Se taillant la part du lion dans le réseau mondial d'information, les pays industrialisés de l'hémisphère Nord ont naturellement tendance à croire que leur action en ce domaine est un bienfait pour les pays en voie de développement. Ceux-ci, en réalité, souffrent de multiples inégalités en matière de communications, de mass-media, de diffusion de l'information et de son contenu qui leur impose l'image du modèle culturel occidental. Il en résulte pour eux un certain sentiment d'aliénation plus ou moins vivement ressenti.

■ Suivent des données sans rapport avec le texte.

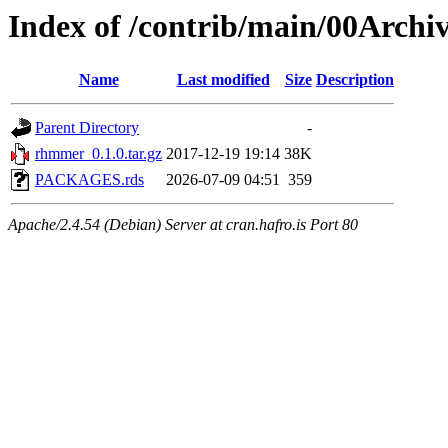
Index of /contrib/main/00Arch
Name
Last modified
Size
Description
Parent Directory
-
rhmmer_0.1.0.tar.gz
2017-12-19 19:14
38K
PACKAGES.rds
2026-07-09 04:51
359
Apache/2.4.54 (Debian) Server at cran.hafro.is Port 80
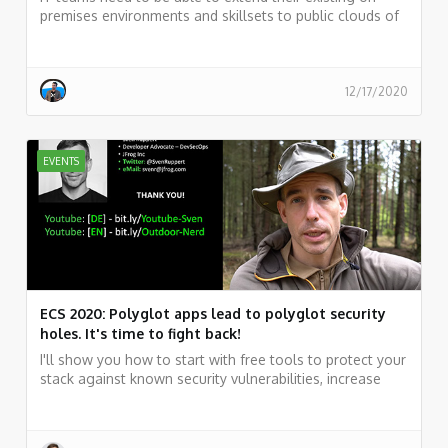
premises environments and skillsets to public clouds of
their choice and take advantage of various public cloud
services while maintaining a unified infrastructure
management plane. Such a solution is not just a typical
hybrid solution or a multi-cloud solution. It needs to
12/17/2020
rather be a true Hybrid & Multicloud solution.
EVENTS
ECS 2020: Polyglot apps lead to polyglot security
holes. It's time to fight back!
I'll show you how to start with free tools to protect your
stack against known security vulnerabilities, increase
productivity while working fast, and why quality based
on an excellent test-coverage will be your safety belt.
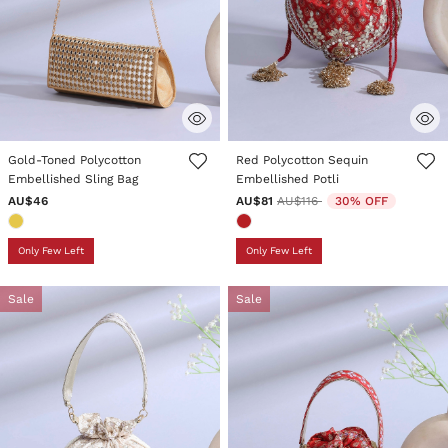
5 out of 5 Customer Rating
5 out of 5 Customer Rating
Gold-Toned Polycotton
Red Polycotton Sequin
Embellished Sling Bag
Embellished Potli
Price reduced from
to
AU$46
AU$81
AU$116
30% OFF
Only Few Left
Only Few Left
Sale
Sale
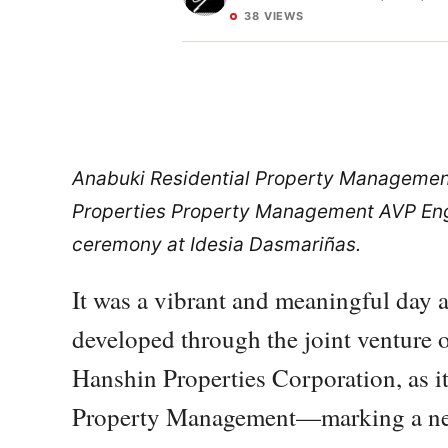
38 VIEWS
Anabuki Residential Property Management
Properties Property Management AVP Engr
ceremony at Idesia Dasmariñas.
It was a vibrant and meaningful day 
developed through the joint venture 
Hanshin Properties Corporation, as i
Property Management—marking a new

Il n'est pas question de culpabiliser le monde industrialisé en lui faisant grief de cette hégémonie de fait, fruit de l'histoire, mais les Occidentaux doivent comprendre pourquoi les pays en voie de développement aspirent à un nouvel ordre mondial de l'information. L'engagement du dialogue sur ces divers points tend à prévenir l'émergence d'un nouveau champ d'affrontement. L'auteur expose ici les critiques des pays en voie de développement à l'égard de la situation actuelle en matière d'information, puis la réplique des pays industrialisés à ces critiques ; il retrace enfin la genèse et l'historique de ce débat à travers les conférences des pays non-alignés et celles de l’UNESCO.

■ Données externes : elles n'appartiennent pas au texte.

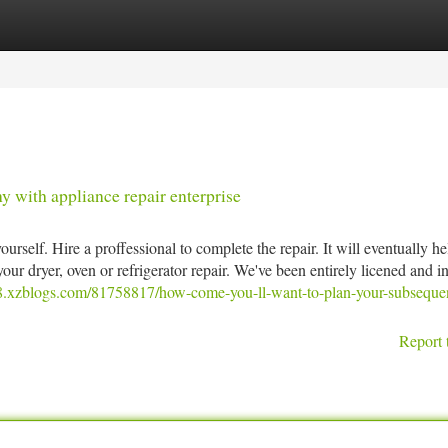
tegories
Register
Login
 with appliance repair enterprise
ourself. Hire a proffessional to complete the repair. It will eventually he
our dryer, oven or refrigerator repair. We've been entirely licened and i
68.xzblogs.com/81758817/how-come-you-ll-want-to-plan-your-subseque
Report 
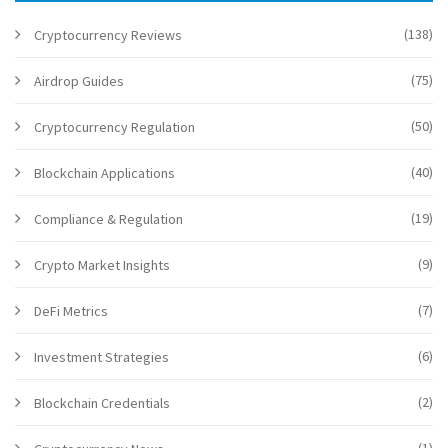
(138)
Cryptocurrency Reviews
(75)
Airdrop Guides
(50)
Cryptocurrency Regulation
(40)
Blockchain Applications
(19)
Compliance & Regulation
(9)
Crypto Market Insights
(7)
DeFi Metrics
(6)
Investment Strategies
(2)
Blockchain Credentials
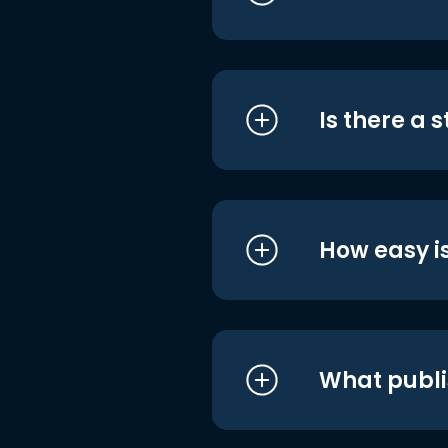
Is there a 
How easy is
What publi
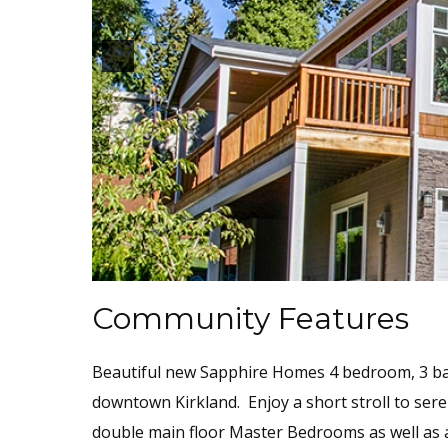
Community Features
Beautiful new Sapphire Homes 4 bedroom, 3 bat
downtown Kirkland. Enjoy a short stroll to sere
double main floor Master Bedrooms as well as a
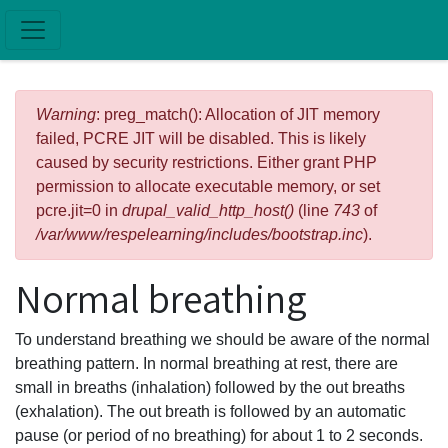
Skip to main content
Error message
Warning
: preg_match(): Allocation of JIT memory
failed, PCRE JIT will be disabled. This is likely
caused by security restrictions. Either grant PHP
permission to allocate executable memory, or set
pcre.jit=0 in
drupal_valid_http_host()
(line
743
of
/var/www/respelearning/includes/bootstrap.inc
).
Normal breathing
To understand breathing we should be aware of the normal
breathing pattern. In normal breathing at rest, there are
small in breaths (inhalation) followed by the out breaths
(exhalation). The out breath is followed by an automatic
pause (or period of no breathing) for about 1 to 2 seconds.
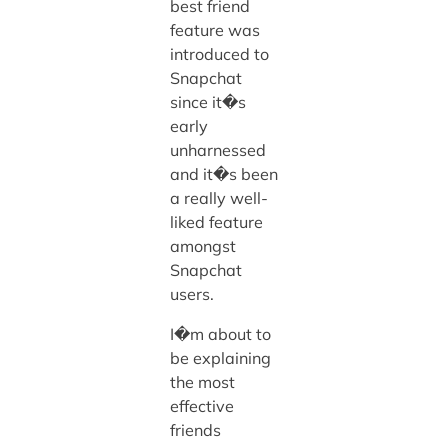
best friend
feature was
introduced to
Snapchat
since it�s
early
unharnessed
and it�s been
a really well-
liked feature
amongst
Snapchat
users.
I�m about to
be explaining
the most
effective
friends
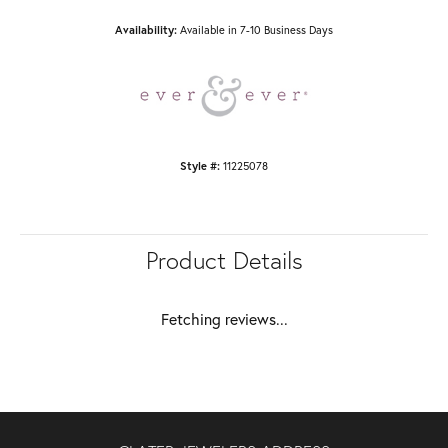
Availability:
Available in 7-10 Business Days
Style #:
11225078
Product Details
Fetching reviews...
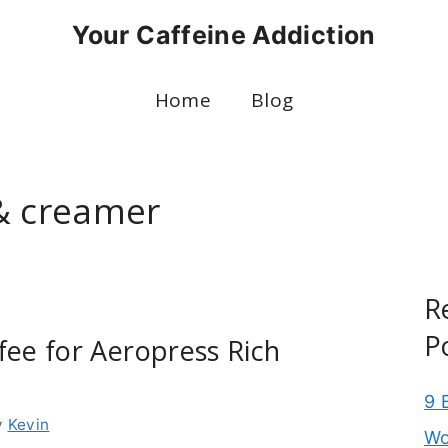
Your Caffeine Addiction
Home
Blog
& creamer
R
P
fee for Aeropress Rich
9 
y
Kevin
Wo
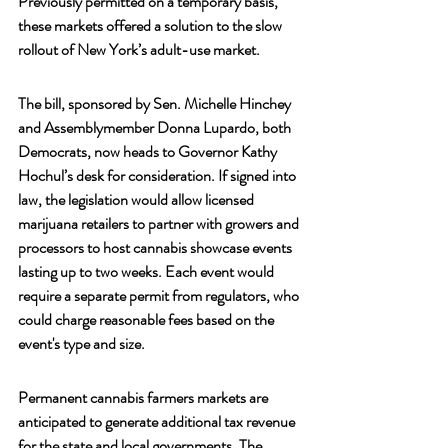
Previously permitted on a temporary basis, 
these markets offered a solution to the slow 
rollout of New York’s adult-use market.
The bill, sponsored by Sen. Michelle Hinchey 
and Assemblymember Donna Lupardo, both 
Democrats, now heads to Governor Kathy 
Hochul’s desk for consideration. If signed into 
law, the legislation would allow licensed 
marijuana retailers to partner with growers and 
processors to host cannabis showcase events 
lasting up to two weeks. Each event would 
require a separate permit from regulators, who 
could charge reasonable fees based on the 
event's type and size.
Permanent cannabis farmers markets are 
anticipated to generate additional tax revenue 
for the state and local governments. The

Problématique du nouvel ordre mondial de l'information. Vers une étape nouvelle de la décolonisation
Au sein des discussions relatives au Nouvel ordre économique international (N.O.E.I.), un secteur spécifique – celui de l’information – a occupé une place privilégiée croissante au point de devenir un sujet de revendication en soi. Depuis 1976, en effet, les pays en développement préconisent une décolonisation sur un plan nouveau et articulent avec de plus en plus de précision les éléments constitutifs d’un Nouvel ordre mondial de l’information (N.O.M.I.), adjacent et complémentaire au N.O.E.I. À ce stade du débat, il ne serait pas sans intérêt d’explorer la problématique de ce N.O.M.I. On fera donc ici le point, d’une part des critiques courantes adressées aux structures mondiales de la communication et, d’autre part, des tendances préliminaires du processus de réaménagement actuellement en cours.
La critique des structures mondiales de la communication
Le Tiers Monde dénonce l’injustice profonde des structures de la communication dans le monde sur la base de cinq chefs d’accusation principaux touchant l’inégale répartition de la technologie de l’information, le sens privilégié de la circulation internationale de l’information, le contenu aliénant de l’information en circulation, la pérennité de l’emprise coloniale sur les circuits d’information nationaux des pays en développement et, enfin, l’abus de l’idéologie de la libre circulation de l’information.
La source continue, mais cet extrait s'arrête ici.